虽然他也不懂赞助合同具体要怎么签才不算违反日职棒联盟对赞助这一活动的规定,但他带来的风纪财团员工懂啊。
那些员工得了他的命令,也是非常配合。
因此迹部景吾几乎没怎么花功夫, 就争取到了一份相当不错的赞助合同。
上个月他带着花雨,跟不同集团的市场部负责人周旋, 每一场谈判,都费了极大的心力,甚至还有一些谈到最后直接谈崩的。
而这一次跟风纪财团谈判, 他甚至连脑子都不需要动,对方的态度一上来就摆明了,根本不需要他费心争取。
整个过程都很轻松。
但这种“轻松”说实话不会给人任何成就感。
以球队主席的身份签完赞助合同后, 他更是没什么喜悦之情。
花雨替他送走了草壁一行人, 重新回到他办公室里的时候,看到的就是他站在落地窗前, 望着外面的林立高楼出神的场景。
她下意识放轻了脚步。
但他还是在她走过来时, 侧过头, 将目光落到了她身上。
“送走你同学了?”他问。
“嗯。”她点头。
她当然也看出他心情不怎样了,想了想,还是决定安慰一下这位一向骄傲的老板。
“虽然草壁是因为想帮我才来赞助的,但风纪财团现在本来就在到处投资,除了我们的球队,他们还赞助了一些别的体育项目呢,这份合同签下来, 至少他们也不亏。”她说,“挺公平的,你不用觉得欠了他们。”
事实上,风纪财团这次赞助, 用的是财团前段时间收购的连锁健身房品牌名义。
如果迹部从集团接手的棒球队明年还能打进季后赛,对那个没落多年的连锁健身房品牌也有好处——至少知名度肯定能重新起来,所以花雨才会说其实挺公平的。
迹部说我不是觉得欠了他们。
“那你在不高兴什么?”她眨着眼,问得很直接。
迹部一时失语,心想这种时候你倒是敏锐。
她想了想,又提起之前的小组作业论,说把球队经营看成小组作业的话,现在就是你没有犯任何错的情况下,被组员拖了后腿赶不上死线了,然后有人看不过眼,在死线之前帮了我们一把,但不是白帮的,最后也蹭到了署名。
这不是挺好吗?双赢啊。
迹部听笑了,笑完微微颔首,说对,确实就是这样,所以他其实也没有不高兴。
“真的吗?”她不是很信他,“可是你签合同的时候都没笑。”
迹部闻言,沉默片刻,忽然反问她:“你怎么知道我没笑?”
难道签合同的时候,她一直在看着他吗?
结果她只是撇撇嘴,轻哼了一声,说她就是知道。
迹部:“……”真是狡猾。
“算了,随便你。”她像是不想跟他聊这个话题,也像是没了耐心,扭身要走,“我出去工作了。”
走是真的在往外走,但快走到门口时,又被他叫住。
他说石田,你等等。
她顿住脚步回头,朝依然立在落地窗前的他看过去,用眼神询问:还有什么事?
“你前几天说,有机会再告诉我,那次小组作业,你对我生气的原因。”他看着她,忽然提起了一个她根本没想到的话题,“我想了好几天,还是没想出来,所以你打算什么时候告诉我?”
花雨听得一愣。
她当然对自己说过的话还有印象,但也就是有印象,这话才不好接。
事实上,当时想起那件事,又脱口而出告诉他她当时也有生他气的时候,她已经在后悔了,毕竟生气的原因涉及她的灭却师身份。

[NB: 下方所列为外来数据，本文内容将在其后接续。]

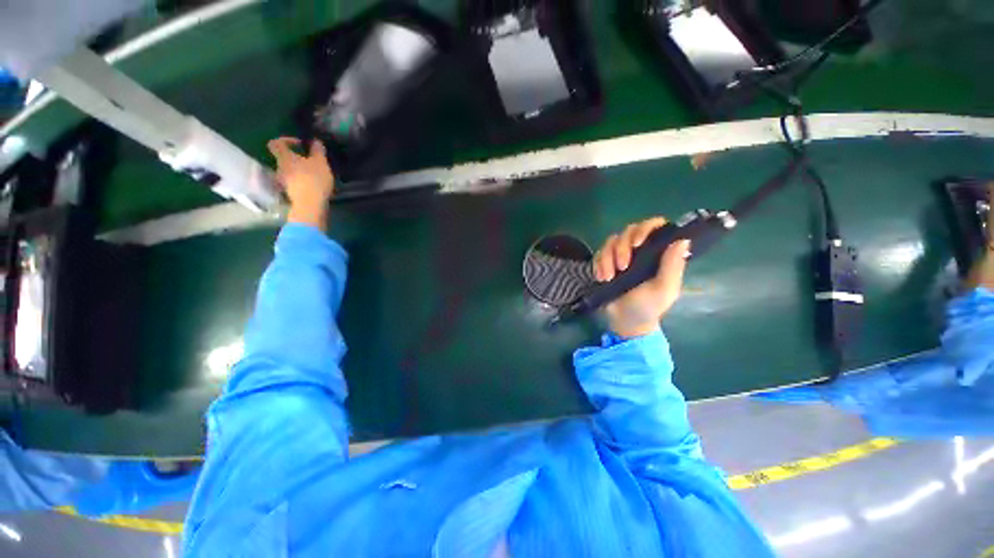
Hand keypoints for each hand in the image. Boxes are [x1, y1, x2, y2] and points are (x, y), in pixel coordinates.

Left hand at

可是说都说了,她也不想随便编理由糊弄他,只能“有机会再告诉他”。
有机会再告诉他,那就是其实不想告诉他啊……
他这么聪明的人没道理听不懂,结果今天居然又问了起来!
他就不能忘了吗?
“这个原因很重要吗?”她试图劝他放弃,“其实我只是随口一说,你不用放在心上的。”
他还是远远地看着她,说:“你要是实在不想说,那就算了。”
花雨刚要松一口气,又听他停顿后继续道:“但对我来说,确实还挺重要的。”
“我以为我们认识以来,一直都相处得很好。”他说,“尤其是大学期间,说实话,我从来没跟人合作得这么愉快过,我以为你也是,但好像是我想多了。”
这都哪跟哪啊,怎么就上升到相处得好不好,合作得愉不愉快上去了?这是迹部景吾该有的脑回路吗?
她当然也一直都觉得跟他相处得很好合作得很愉快啊!
花雨听得人都傻了,心想当时果然不该一时嘴快就说了那句话,不然他也不至于产生这么大的误会。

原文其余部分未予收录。